'Verlaine and Rimbaud' has the poetry but not the passion
By Richard Dyer, Globe Staff | January 8, 2005
Intermezzo: The New England Chamber Opera Series adventurously alternates standard 20th-century chamber operas with new works. The company opened its third season last night with its sixth world premiere, "Verlaine and Rimbaud" by David Paul Gibson.
In brief pre-performance remarks Gibson referred to his 15-year friendship with baritone John Whittlesey, founder and artistic director of the company, and thanked him for the opportunity to experience his own music in performance -- "now I can take it home and work some more on it." Let us hope he does, because the piece does need work, but it also has something going for it beyond the sensational subject matter, the erotic and artistic relationship between the established poet Paul Verlaine and Arthur Rimbaud, the rebel genius 10 years his junior.
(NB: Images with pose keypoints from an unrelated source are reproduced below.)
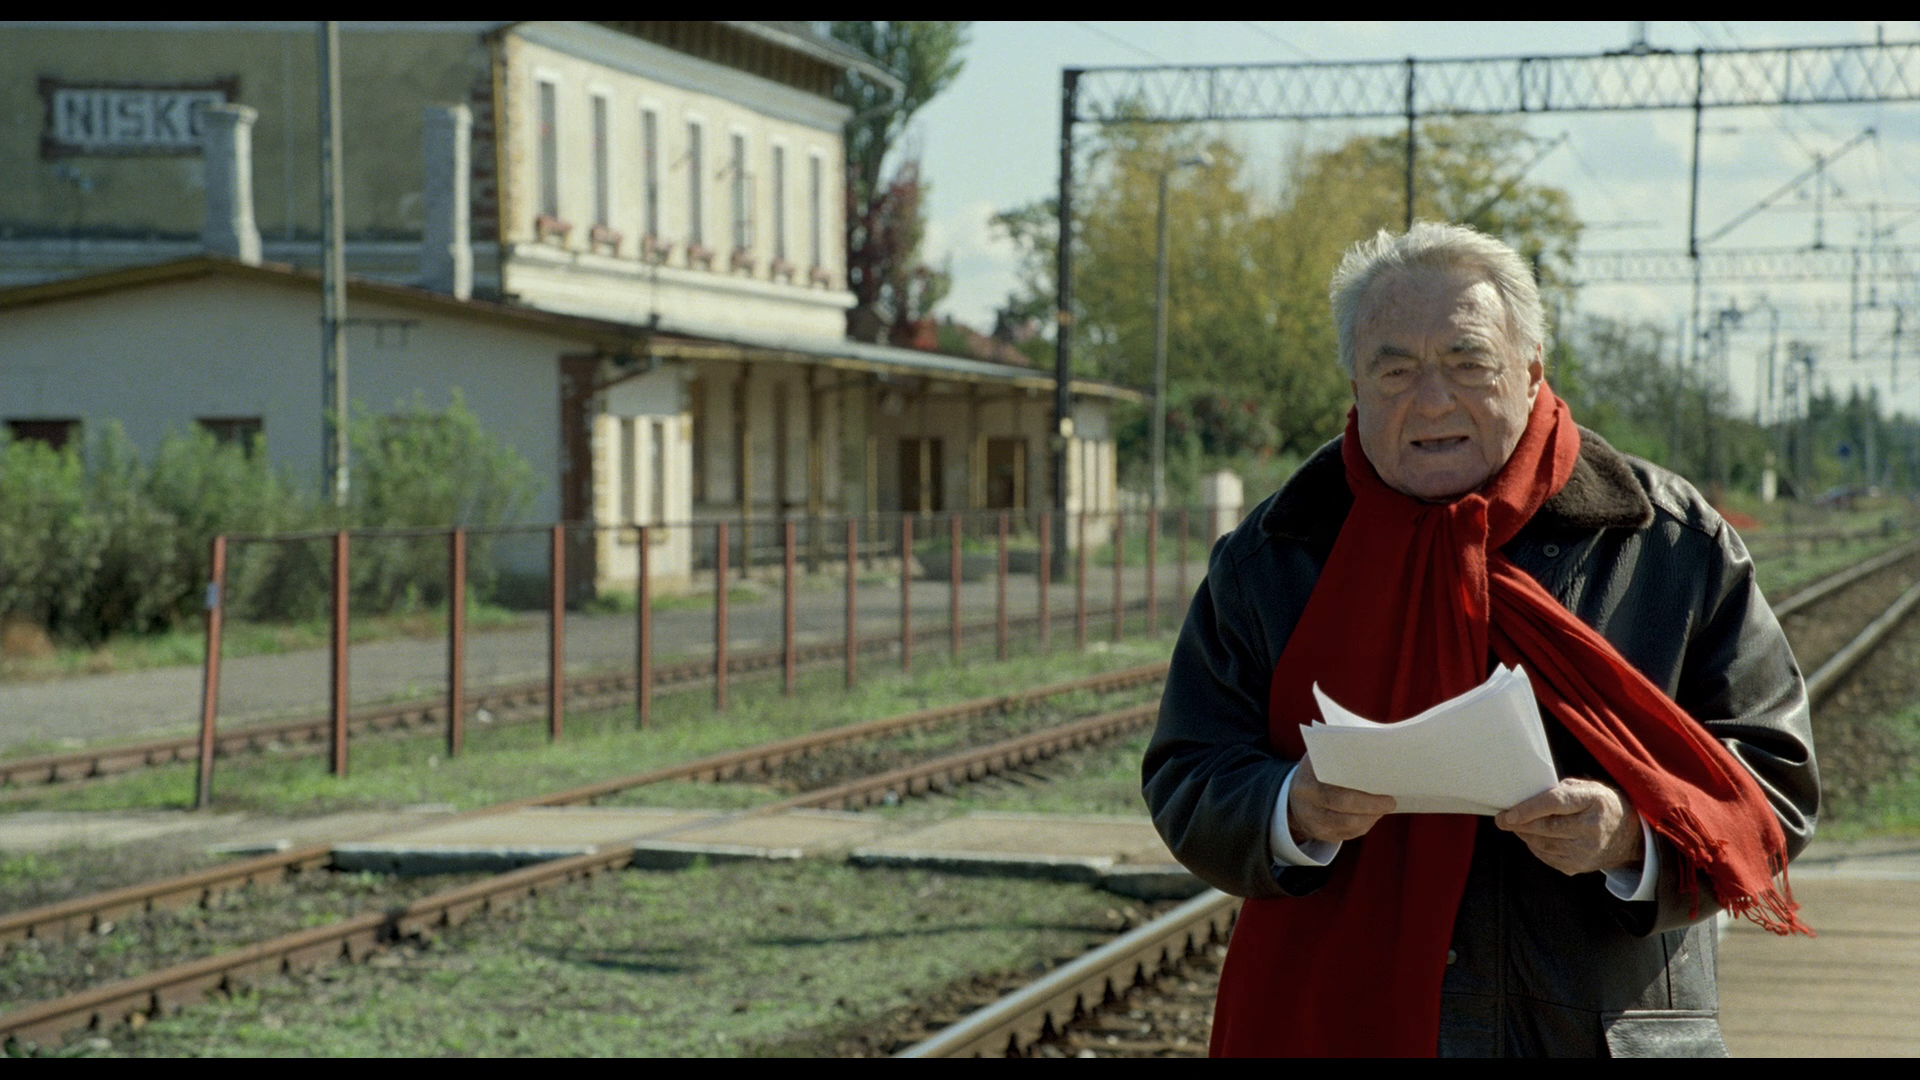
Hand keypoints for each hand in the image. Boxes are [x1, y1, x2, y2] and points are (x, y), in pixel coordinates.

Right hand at [1288, 754, 1396, 845]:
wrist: (1295, 796)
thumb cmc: (1318, 769)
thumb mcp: (1321, 756)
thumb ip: (1342, 751)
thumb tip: (1378, 747)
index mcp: (1307, 777)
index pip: (1334, 785)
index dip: (1360, 788)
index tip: (1382, 781)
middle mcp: (1306, 800)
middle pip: (1342, 806)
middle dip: (1371, 805)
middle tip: (1391, 801)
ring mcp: (1311, 820)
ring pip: (1346, 825)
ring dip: (1370, 817)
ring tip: (1384, 808)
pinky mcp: (1320, 834)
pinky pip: (1346, 834)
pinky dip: (1363, 825)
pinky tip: (1372, 815)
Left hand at [1494, 778, 1644, 875]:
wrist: (1627, 836)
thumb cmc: (1600, 805)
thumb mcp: (1588, 788)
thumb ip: (1560, 790)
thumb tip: (1526, 797)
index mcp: (1595, 801)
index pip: (1556, 804)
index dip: (1529, 809)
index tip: (1508, 813)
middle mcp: (1592, 829)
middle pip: (1546, 827)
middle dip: (1519, 824)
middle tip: (1501, 819)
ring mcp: (1586, 852)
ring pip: (1543, 844)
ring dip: (1524, 834)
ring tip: (1514, 825)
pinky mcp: (1579, 867)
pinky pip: (1547, 857)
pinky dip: (1534, 847)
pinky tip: (1530, 837)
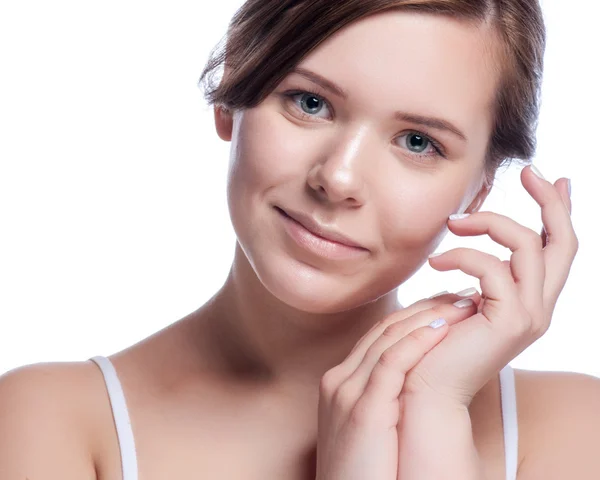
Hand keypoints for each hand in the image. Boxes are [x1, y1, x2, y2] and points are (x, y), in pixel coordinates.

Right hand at [315, 294, 480, 479]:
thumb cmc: (366, 474)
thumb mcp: (368, 429)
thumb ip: (382, 399)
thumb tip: (413, 383)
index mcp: (339, 383)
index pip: (377, 336)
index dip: (413, 317)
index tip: (444, 306)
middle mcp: (338, 380)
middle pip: (383, 330)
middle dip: (424, 308)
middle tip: (458, 296)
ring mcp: (346, 392)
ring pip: (388, 339)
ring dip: (428, 317)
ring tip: (460, 305)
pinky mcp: (363, 410)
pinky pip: (392, 363)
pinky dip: (419, 342)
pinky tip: (444, 328)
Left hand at [400, 165, 576, 407]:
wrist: (425, 387)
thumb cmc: (436, 341)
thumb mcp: (462, 297)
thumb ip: (476, 272)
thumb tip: (473, 238)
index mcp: (530, 300)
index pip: (557, 249)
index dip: (558, 212)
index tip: (553, 180)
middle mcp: (539, 307)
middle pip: (563, 242)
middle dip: (549, 201)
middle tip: (528, 172)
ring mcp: (529, 315)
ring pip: (529, 245)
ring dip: (488, 223)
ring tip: (452, 224)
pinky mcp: (509, 321)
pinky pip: (492, 267)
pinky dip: (462, 255)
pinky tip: (436, 262)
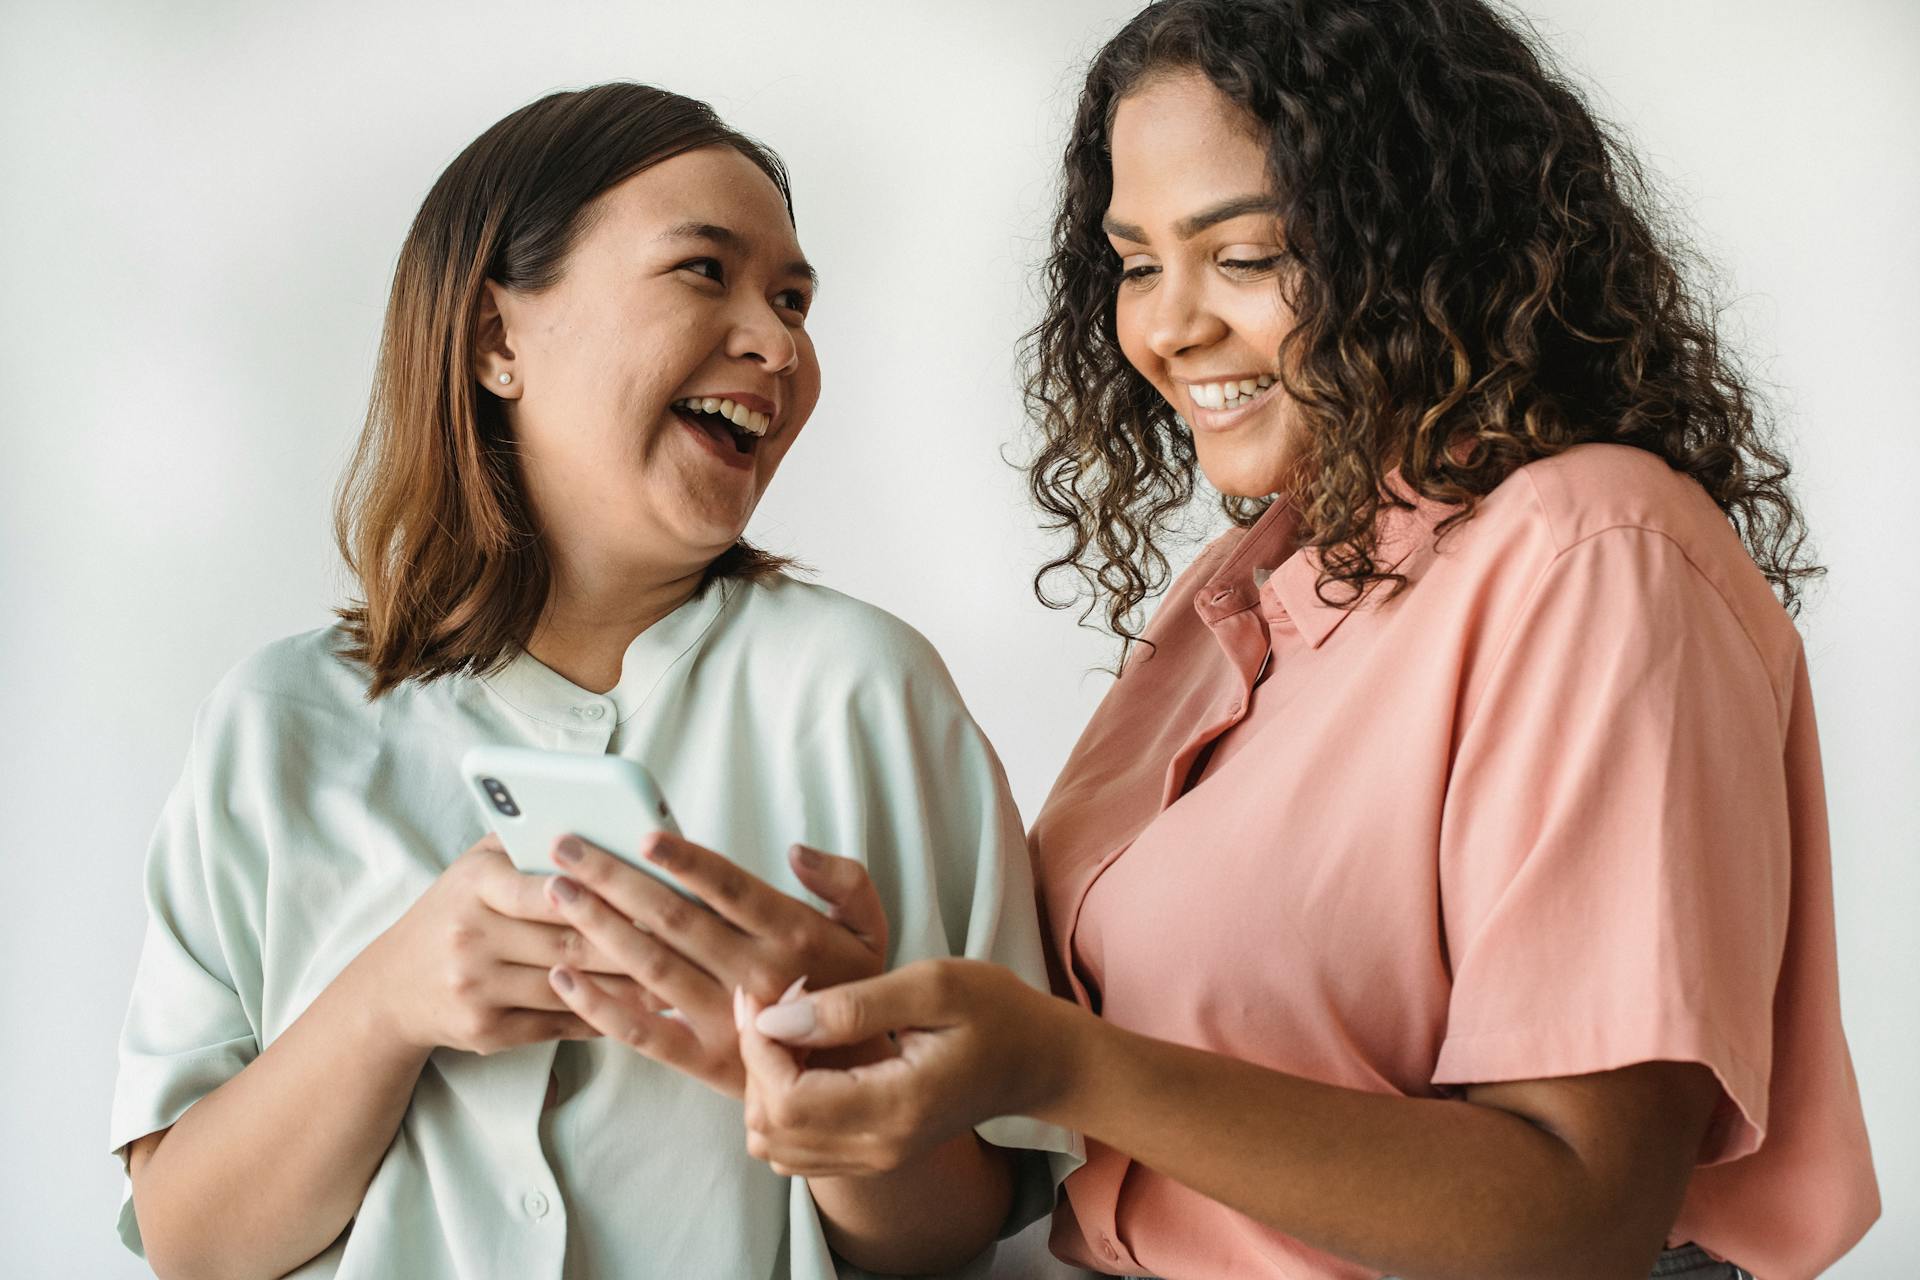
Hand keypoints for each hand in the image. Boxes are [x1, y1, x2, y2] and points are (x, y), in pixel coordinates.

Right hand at [351, 834, 663, 1056]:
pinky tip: (644, 1008)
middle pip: (568, 942)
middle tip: (687, 939)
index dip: (602, 892)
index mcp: (474, 887)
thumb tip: (603, 824)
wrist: (391, 988)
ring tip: (681, 975)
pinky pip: (559, 1024)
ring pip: (571, 988)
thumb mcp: (477, 867)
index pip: (546, 888)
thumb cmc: (455, 912)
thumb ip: (528, 842)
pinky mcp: (486, 1032)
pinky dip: (605, 1016)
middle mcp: (470, 938)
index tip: (654, 890)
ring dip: (630, 985)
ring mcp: (477, 990)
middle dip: (632, 941)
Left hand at [542, 832, 888, 1097]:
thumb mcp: (871, 929)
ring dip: (597, 926)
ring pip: (650, 967)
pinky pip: (642, 1033)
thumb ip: (845, 881)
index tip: (640, 835)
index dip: (683, 860)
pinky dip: (597, 1006)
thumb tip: (796, 851)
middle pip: (673, 919)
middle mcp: (756, 975)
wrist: (855, 1083)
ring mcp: (727, 1021)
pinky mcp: (704, 1061)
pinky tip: (561, 976)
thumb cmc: (854, 993)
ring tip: (555, 893)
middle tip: (567, 847)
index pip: (728, 887)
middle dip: (614, 878)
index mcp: (794, 935)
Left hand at [734, 958, 1076, 1176]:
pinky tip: (806, 1057)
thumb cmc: (995, 1011)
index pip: (787, 1099)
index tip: (764, 995)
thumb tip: (776, 1020)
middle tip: (776, 1004)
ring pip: (774, 1144)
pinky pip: (796, 1149)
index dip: (757, 1046)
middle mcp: (879, 1147)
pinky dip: (781, 1105)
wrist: (1037, 1061)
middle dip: (755, 1063)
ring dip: (764, 1085)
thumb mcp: (932, 986)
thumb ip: (852, 1005)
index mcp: (896, 1106)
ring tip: (792, 1029)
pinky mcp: (871, 1155)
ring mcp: (875, 1158)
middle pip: (771, 1128)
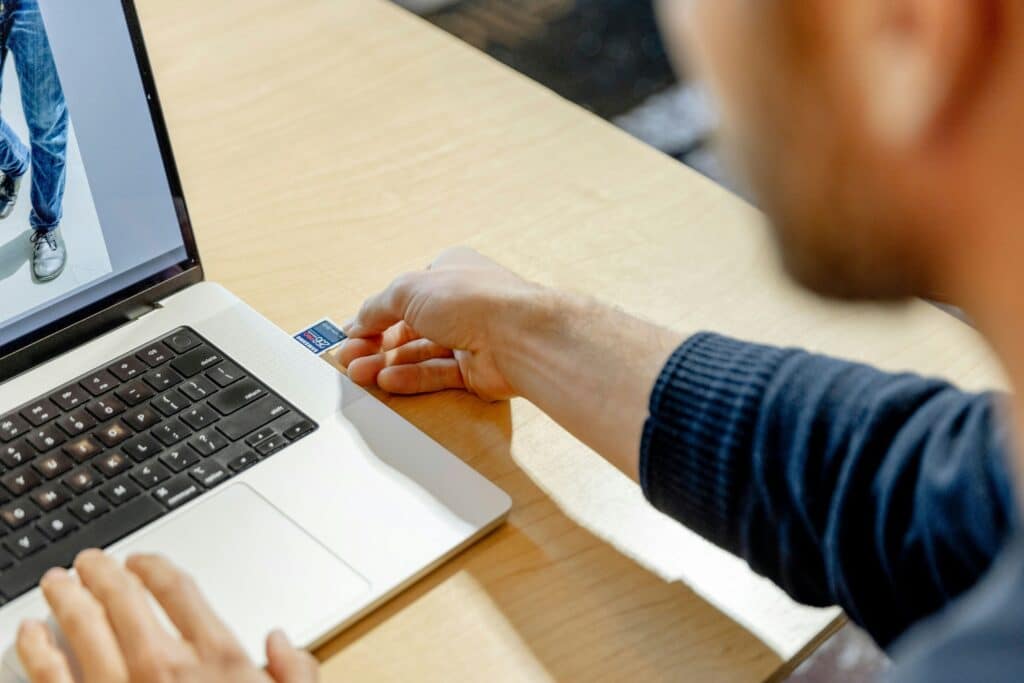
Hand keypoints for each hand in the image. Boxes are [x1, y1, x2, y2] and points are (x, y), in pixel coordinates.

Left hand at [17, 550, 317, 682]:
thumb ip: (298, 672)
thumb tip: (281, 641)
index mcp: (218, 659)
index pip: (180, 591)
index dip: (156, 568)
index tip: (142, 562)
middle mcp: (166, 670)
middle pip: (125, 601)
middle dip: (104, 573)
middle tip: (91, 561)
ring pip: (84, 630)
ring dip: (68, 598)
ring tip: (57, 580)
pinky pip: (54, 678)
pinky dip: (38, 650)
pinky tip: (30, 633)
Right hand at [340, 247, 549, 400]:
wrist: (518, 336)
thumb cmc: (473, 299)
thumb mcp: (408, 289)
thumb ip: (378, 306)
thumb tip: (358, 320)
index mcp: (449, 272)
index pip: (404, 294)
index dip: (376, 314)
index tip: (352, 332)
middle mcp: (461, 303)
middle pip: (409, 326)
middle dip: (376, 343)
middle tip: (349, 358)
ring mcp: (470, 337)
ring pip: (420, 353)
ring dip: (387, 362)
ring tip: (359, 374)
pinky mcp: (476, 369)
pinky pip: (436, 373)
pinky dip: (410, 378)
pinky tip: (386, 380)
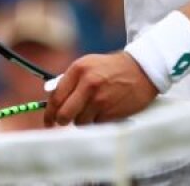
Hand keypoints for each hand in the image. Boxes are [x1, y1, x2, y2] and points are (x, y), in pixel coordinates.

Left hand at [43, 51, 157, 126]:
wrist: (141, 70)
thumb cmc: (110, 68)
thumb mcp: (87, 65)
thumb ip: (69, 80)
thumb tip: (52, 100)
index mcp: (78, 70)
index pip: (56, 96)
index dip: (49, 112)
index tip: (48, 121)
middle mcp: (87, 84)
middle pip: (64, 114)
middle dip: (62, 120)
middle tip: (63, 121)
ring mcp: (100, 99)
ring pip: (80, 122)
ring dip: (82, 120)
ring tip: (92, 109)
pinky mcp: (111, 111)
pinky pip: (96, 124)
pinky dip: (97, 121)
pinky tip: (104, 110)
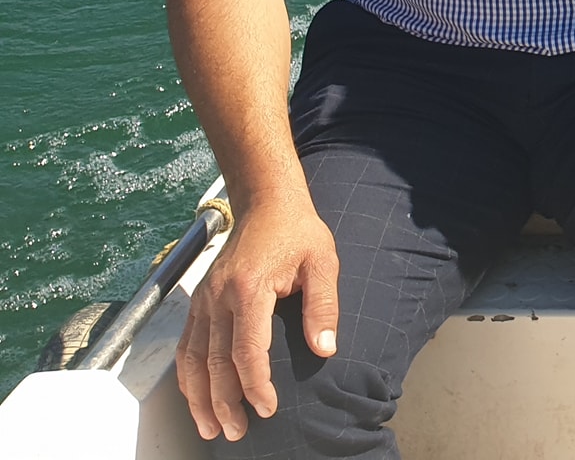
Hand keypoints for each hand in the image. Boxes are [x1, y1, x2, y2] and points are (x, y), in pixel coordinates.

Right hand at [176, 194, 339, 441]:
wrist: (266, 203)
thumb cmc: (298, 233)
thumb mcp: (323, 262)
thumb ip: (323, 306)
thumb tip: (325, 349)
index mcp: (249, 288)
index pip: (247, 349)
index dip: (255, 385)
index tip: (267, 409)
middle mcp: (219, 297)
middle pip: (214, 362)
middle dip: (223, 403)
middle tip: (235, 433)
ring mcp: (204, 300)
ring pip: (193, 358)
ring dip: (198, 397)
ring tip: (210, 428)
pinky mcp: (198, 301)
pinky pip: (186, 345)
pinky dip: (188, 376)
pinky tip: (197, 397)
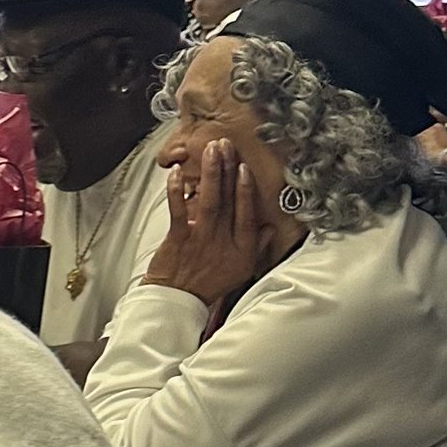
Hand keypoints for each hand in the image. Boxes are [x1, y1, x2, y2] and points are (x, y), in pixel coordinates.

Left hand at [144, 138, 271, 314]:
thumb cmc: (208, 284)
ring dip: (210, 174)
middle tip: (227, 146)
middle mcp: (223, 241)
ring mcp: (200, 238)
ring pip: (209, 201)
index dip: (246, 190)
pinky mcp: (178, 238)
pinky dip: (176, 192)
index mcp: (241, 248)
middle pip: (228, 200)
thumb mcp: (242, 269)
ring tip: (211, 151)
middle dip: (227, 170)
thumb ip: (256, 245)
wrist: (177, 301)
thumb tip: (270, 227)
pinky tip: (176, 174)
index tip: (245, 169)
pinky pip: (178, 211)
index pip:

Eighteen brief, pivotal scenes adding up to about an hour chart the emotional temperature. The libretto, Gibson's own, alternates exposition with settings of poems by the pair in new English translations. The exposition is elementary and sometimes pretentious (Rimbaud's poetry, Verlaine's wife sings, is a pearl produced by "a cancerous oyster"). And there is way too much of it -- the text treats this complex symbiotic relationship in shorthand terms reminiscent of "The Owl and the Pussycat." The poems, and their settings, are effective and even eloquent, and Gibson skillfully moves among recitative, aria, and ensemble in a conservative musical style influenced by Britten and, appropriately, French composers. But the piece needs to be longer, to probe deeper. Too much of it advances at the same tempo and emotional pitch; it lacks variety and real passion. The accompaniment is scored for piano and violin; the violin is occasionally intrusive, like a gypsy bearing down on your table in a restaurant, something you probably wouldn't feel if the composer were to rescore for a slightly larger ensemble.